Wow, there’s plenty here in Rockville to keep your feet tapping all year but I’d love to make it a dozen. If I missed a local concert venue or presenter (local means within two miles of the Red Brick Courthouse), please share it in the comments below.
It was a bit warm this weekend, but still a great time to enjoy Rockville’s annual Hometown Holidays. I love seeing lots of people downtown enjoying our fair city, and I also like to see what’s happening with restaurants through the “Taste of Rockville” (you may figured out I’m a bit of a foodie). Lots of restaurants were there and the most exciting was Oro Pomodoro, who was making pizzas with a portable wood-burning oven. Some people may be disappointed in the lack of variety, but participating in a “taste” event is very difficult–restaurants often have to stretch their resources to staff a second location for two days and then guess at how much food to bring. Most do it as a community service and hope it will result in future customers–they rarely make any profit at these events. Alas, the “tastes” were large and typically cost $5 so I only managed to try out three restaurants. I hope next year they’ll include smaller menu items in the $1-3 range to encourage people to take a risk on something new.

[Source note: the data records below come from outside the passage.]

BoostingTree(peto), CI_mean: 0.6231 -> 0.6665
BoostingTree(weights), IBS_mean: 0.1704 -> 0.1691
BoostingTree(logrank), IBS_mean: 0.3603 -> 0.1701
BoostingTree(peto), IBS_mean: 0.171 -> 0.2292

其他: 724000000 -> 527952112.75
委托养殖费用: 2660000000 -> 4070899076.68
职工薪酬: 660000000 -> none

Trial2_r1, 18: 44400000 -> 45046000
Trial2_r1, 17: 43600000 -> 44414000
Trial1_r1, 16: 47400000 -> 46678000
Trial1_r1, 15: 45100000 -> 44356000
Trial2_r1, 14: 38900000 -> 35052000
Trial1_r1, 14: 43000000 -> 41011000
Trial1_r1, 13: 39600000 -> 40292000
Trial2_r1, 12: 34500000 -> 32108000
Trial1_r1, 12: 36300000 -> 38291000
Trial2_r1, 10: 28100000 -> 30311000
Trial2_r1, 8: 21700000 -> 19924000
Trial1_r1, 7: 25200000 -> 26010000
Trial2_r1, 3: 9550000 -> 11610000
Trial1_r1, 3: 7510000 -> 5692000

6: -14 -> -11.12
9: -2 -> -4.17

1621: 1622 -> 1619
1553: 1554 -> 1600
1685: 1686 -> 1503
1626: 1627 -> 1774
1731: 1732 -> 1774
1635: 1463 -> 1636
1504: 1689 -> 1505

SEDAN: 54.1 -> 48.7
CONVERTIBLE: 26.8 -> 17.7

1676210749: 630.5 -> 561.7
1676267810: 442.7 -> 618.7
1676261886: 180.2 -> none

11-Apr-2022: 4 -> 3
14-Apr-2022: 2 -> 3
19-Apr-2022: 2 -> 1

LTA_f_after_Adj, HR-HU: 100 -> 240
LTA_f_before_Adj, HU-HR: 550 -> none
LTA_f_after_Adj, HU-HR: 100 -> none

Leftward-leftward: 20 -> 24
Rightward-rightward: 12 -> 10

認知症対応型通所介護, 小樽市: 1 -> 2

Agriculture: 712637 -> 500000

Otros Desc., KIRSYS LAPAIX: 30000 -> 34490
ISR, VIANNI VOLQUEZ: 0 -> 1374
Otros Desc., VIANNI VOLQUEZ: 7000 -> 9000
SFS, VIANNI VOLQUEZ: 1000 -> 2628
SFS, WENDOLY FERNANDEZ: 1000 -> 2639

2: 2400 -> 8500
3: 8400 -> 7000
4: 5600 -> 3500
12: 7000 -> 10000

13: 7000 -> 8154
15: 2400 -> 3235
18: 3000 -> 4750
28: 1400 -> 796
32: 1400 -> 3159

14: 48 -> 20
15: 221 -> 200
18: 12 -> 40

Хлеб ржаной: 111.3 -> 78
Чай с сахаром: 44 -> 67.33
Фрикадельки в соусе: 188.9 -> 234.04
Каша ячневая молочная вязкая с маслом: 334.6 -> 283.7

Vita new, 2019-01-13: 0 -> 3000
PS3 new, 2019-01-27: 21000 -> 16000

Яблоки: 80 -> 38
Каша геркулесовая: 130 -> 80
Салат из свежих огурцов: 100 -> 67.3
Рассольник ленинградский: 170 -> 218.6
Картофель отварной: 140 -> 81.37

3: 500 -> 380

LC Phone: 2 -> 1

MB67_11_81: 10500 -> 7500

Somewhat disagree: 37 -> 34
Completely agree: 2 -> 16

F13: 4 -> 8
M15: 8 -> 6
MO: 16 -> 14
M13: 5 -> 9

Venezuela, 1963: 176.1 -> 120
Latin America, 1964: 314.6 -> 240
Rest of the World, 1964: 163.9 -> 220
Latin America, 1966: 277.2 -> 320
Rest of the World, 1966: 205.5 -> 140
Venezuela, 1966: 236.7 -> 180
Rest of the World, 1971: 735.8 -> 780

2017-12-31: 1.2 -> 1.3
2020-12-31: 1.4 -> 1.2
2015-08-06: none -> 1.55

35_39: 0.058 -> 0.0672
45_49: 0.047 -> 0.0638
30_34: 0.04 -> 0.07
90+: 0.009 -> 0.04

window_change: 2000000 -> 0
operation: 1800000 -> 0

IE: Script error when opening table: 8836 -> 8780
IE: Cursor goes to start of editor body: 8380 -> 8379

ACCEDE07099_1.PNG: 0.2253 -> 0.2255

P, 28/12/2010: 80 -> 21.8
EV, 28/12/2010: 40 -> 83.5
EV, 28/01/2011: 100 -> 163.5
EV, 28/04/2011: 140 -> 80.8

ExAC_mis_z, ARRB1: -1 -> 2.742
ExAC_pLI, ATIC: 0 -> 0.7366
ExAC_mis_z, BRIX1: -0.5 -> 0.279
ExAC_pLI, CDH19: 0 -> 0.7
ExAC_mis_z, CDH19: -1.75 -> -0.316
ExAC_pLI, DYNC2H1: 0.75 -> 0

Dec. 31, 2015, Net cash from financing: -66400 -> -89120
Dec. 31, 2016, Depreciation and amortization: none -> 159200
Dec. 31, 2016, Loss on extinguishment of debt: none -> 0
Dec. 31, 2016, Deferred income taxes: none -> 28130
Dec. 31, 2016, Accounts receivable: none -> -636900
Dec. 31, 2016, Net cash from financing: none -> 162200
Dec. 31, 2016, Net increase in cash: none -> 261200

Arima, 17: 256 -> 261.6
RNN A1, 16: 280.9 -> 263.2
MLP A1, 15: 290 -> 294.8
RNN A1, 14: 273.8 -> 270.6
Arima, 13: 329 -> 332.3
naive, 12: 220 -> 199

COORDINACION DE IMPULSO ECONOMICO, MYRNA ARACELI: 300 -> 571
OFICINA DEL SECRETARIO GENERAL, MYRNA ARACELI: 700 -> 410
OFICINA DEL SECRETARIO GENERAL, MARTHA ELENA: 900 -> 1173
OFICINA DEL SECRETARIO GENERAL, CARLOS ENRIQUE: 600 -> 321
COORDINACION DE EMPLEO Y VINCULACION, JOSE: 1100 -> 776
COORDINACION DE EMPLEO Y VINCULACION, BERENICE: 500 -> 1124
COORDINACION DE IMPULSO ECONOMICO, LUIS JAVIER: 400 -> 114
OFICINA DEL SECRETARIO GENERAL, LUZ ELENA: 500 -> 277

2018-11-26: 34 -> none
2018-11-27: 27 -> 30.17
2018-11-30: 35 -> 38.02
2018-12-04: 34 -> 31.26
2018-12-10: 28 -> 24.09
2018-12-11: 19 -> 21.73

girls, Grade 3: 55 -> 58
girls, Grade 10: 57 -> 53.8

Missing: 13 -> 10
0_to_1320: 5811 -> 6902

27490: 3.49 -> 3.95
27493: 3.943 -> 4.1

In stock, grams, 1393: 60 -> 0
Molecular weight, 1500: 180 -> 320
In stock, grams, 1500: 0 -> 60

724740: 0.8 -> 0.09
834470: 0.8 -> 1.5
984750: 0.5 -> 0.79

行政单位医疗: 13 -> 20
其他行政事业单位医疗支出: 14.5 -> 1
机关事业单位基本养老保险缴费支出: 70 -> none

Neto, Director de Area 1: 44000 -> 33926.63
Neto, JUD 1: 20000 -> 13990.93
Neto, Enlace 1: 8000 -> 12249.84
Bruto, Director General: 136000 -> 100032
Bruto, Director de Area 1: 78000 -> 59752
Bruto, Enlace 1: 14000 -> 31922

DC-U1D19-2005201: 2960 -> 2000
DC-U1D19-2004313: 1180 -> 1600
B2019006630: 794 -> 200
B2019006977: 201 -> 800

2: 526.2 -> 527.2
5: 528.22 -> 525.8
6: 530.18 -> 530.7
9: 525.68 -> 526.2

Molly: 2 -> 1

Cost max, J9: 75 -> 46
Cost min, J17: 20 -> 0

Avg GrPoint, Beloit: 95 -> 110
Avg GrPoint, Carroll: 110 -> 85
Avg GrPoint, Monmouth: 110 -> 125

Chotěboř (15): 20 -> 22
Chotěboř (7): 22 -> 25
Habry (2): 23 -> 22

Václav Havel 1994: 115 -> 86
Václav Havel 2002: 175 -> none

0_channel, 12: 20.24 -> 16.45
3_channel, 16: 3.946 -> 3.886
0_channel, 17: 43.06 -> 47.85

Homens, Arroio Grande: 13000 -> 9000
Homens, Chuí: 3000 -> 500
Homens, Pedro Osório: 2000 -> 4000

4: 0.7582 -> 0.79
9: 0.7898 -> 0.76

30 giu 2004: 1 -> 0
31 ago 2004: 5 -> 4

There was plenty to do for families (which also meant lots of strollers to navigate) but adults could probably explore it all in a couple hours unless you enjoyed an entire performance. The City did a great job of placing and scheduling bands carefully throughout downtown, but setting up all the stages and chairs also pointed out that we lack obvious community gathering places downtown (hardly any benches and shade trees arranged for a group of a dozen or more people). Let’s hope the new buildings going up soon will solve that.
I’ll be filling a booth at Hometown Holidays on Memorial Day weekend so I can meet people and gather signatures for my petition to get on the ballot as a candidate for Rockville City Council. By itself, that can be a pretty boring activity for a booth, so I’m bringing a couple “talk-back” boards (a pre-blog/Facebook technique used in museums to encourage interaction with an exhibit) to allow people to share ideas and concerns about Rockville. Plus, I’ll bring my postcards of Rockville, which I’ll be giving away (but encouraging a donation to Peerless Rockville). Hope to see you then!